Document excerpt.
= = = = =

So Jan H. Negenman in the New Atlas of the Bible. Indeed the Egyptians were obsessed with death. The rich spent huge sums equipping their tombs with the furniture and equipment that would ensure a luxurious afterlife. The poor, who could not make provision in this life for the next, presumably continued in eternity to be labour-saving devices for the rich. It is tempting to read Psalm 49 as a refreshing Hebrew comment on such a hope:
Do not envy anyone though he grows rich,
when the wealth of his family increases;
at his death he can take nothing,
for his wealth will not go down with him.
Though in his lifetime he counts himself happy
and he is praised in his prosperity,
he will go to join the company of his forefathers
who will never again see the light.
For human beings like oxen are short-lived;
they are like beasts whose lives are cut short. (Psalm 49.16-20)
The Greeks thought of a human person as fundamentally a spirit, regrettably imprisoned in a material body, so that the human being achieved fulfilment by dying, so liberating the spirit from the body that hampered it. This notion is fundamentally alien to the Biblical understanding that a human being is by God’s definition a bodily creature, and there’s nothing whatever regrettable about it. As we’ve seen, the Egyptians affirmed, in the teeth of all the evidence, the continuity of the after-life with this life.
All these lines of thought the early Hebrews spurned. In their view, human life was terminated and eliminated by death, and they dreaded death particularly because it involved losing touch with God, ceasing to experience in worship and life. Psalm 115 puts it in a nutshell:
It is not the dead who praise the Lord,
not those who go down to the silent grave;
but we, the living, shall bless the Lord
now and for evermore.
Praise the Lord.

= = = = =

Tasks.
[a] Answer these questions about the passage on ancient views of death:
(i) What did rich Egyptians spend huge sums on?
(ii) How did the Greeks think of a human person?
(iii) Why did the early Hebrews dread death in particular?
[b] Write a continuation of the passage on ancient views of death that picks up after its last line.

[Entries taken from a collection]

= = = = =

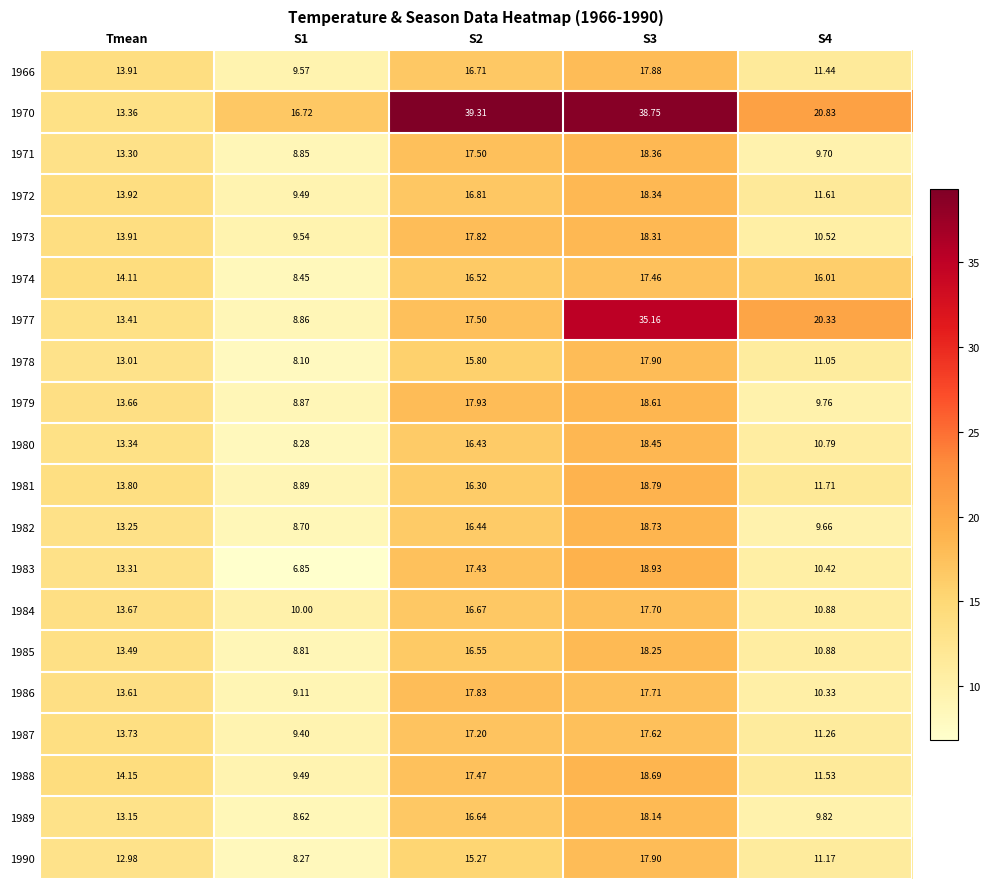

Is the value of 1966 at S1 greater than the value of 1990 at S4?

No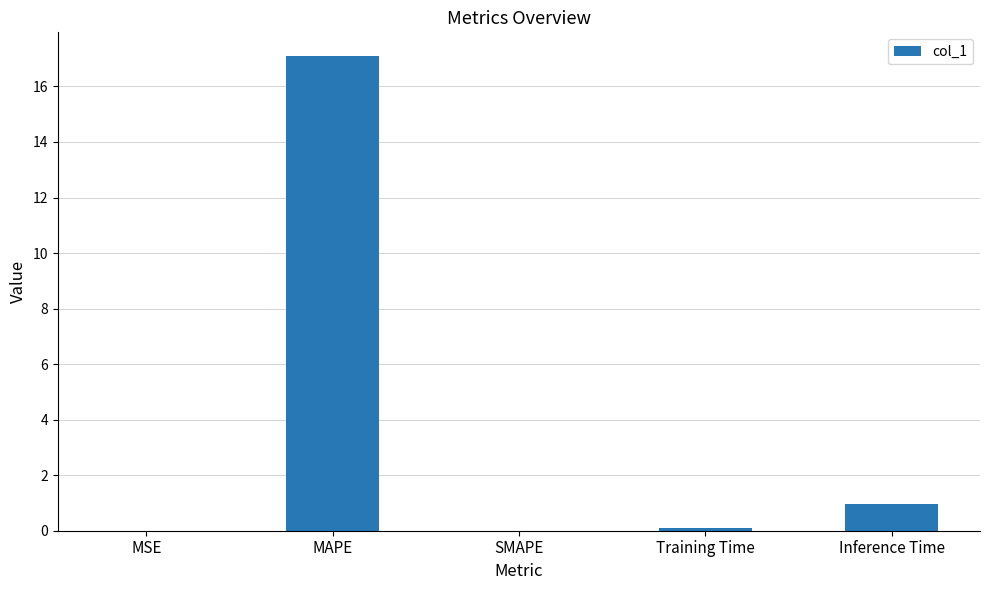

What is the sum of the values at SMAPE and Inference Time?

1.0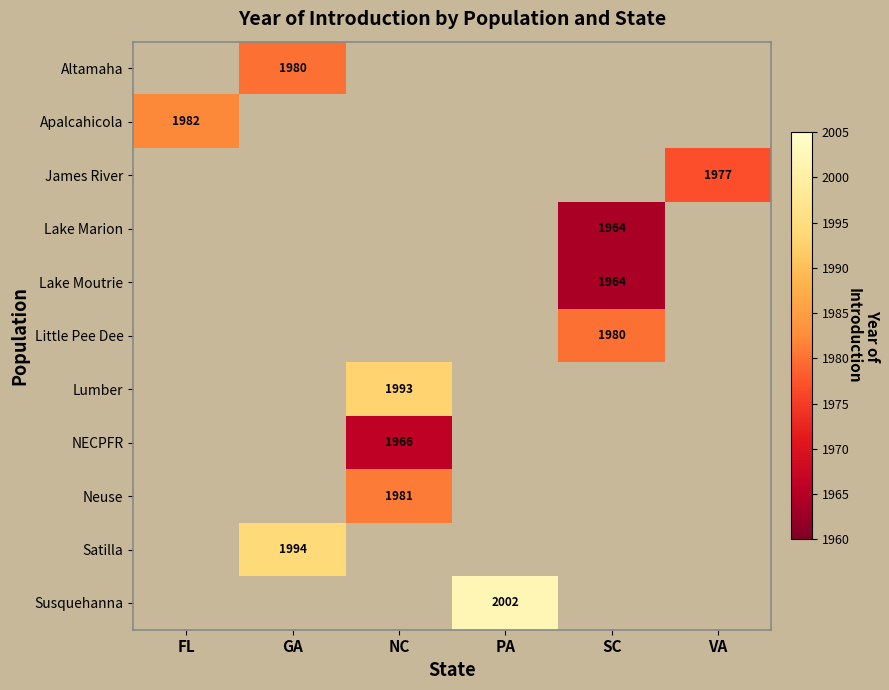

The Susquehanna series shows 2002 at PA. True or false?

True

= = = = =

Written answers.
[a]
(i) Equipping their tombs with the furniture and equipment that would ensure a luxurious afterlife.
(ii) As fundamentally a spirit, regrettably imprisoned in a material body, which achieved fulfilment by dying and so freeing the spirit from the body.
(iii) Because death involved losing touch with God.

[b]
It is not to be supposed that the Hebrews could live cheek-by-jowl with other religions and remain unaffected, nor that disloyalty to the religion of Yahweh was unknown. The searing condemnations of certain practices were uttered because people were doing them: secret participation in the pagan cult of the dead, dabbling in the occult, even the practice of necromancy, for example by the witch of Endor (1 Samuel 28.8-25), an offence punishable by death in Israel. Surely, however, such evidence reveals a measure of popular dissatisfaction in Israel with the mainline view that death is the total extinction of the individual. Strange as it may seem, the first tremulous protests against the official teaching took people away from the real God into pagan byways and blind alleys.
At what point, then, did the People of God begin to speak about a life after death? It’s very difficult to date it beyond saying, “late in the Biblical day.” But the point of departure is clear enough: it was the common Near Eastern concept of the underworld. Professor R.H.
Pfeiffer of Harvard explains:
“The prevailing notion among the Israelites corresponds to that of Western Asia after 3000 BC[E]. All the dead, without discrimination of race, nationality, religion, social position, and moral character, go to a dark, gloomy, underground enormous cave, called Kur-Nu-Ge-A (the land of no return) by the Sumerians, Arallu by the Babylonians… and She’ol by the Old Testament. The Hittites had the same notion of the abode of the dead, but its name is not known.”
There the departed eked out a most unattractive semi-existence which the late Bishop John Howe likened to “eating cold tapioca in the coal cellar.”
This is where development took place, in the way She’ol was pictured, and in three directions. First, the notion that shocked us last Sunday, that She’ol was beyond the scope of God’s activity, gave way before an increasing sense of the limitless sovereignty of God.
Nothing goes on anywhere that is hidden from the Creator of all that is. “She’ol and Abaddon lie open before the lord,” asserts Proverbs 15.11, and Job 26.5f pictures the underworld cringing from God’s holiness when he comes to inspect it. You cannot get away from God by hiding in She’ol – he can still put his hand on you there (Amos 9.2, cf. Psalm 139.7f).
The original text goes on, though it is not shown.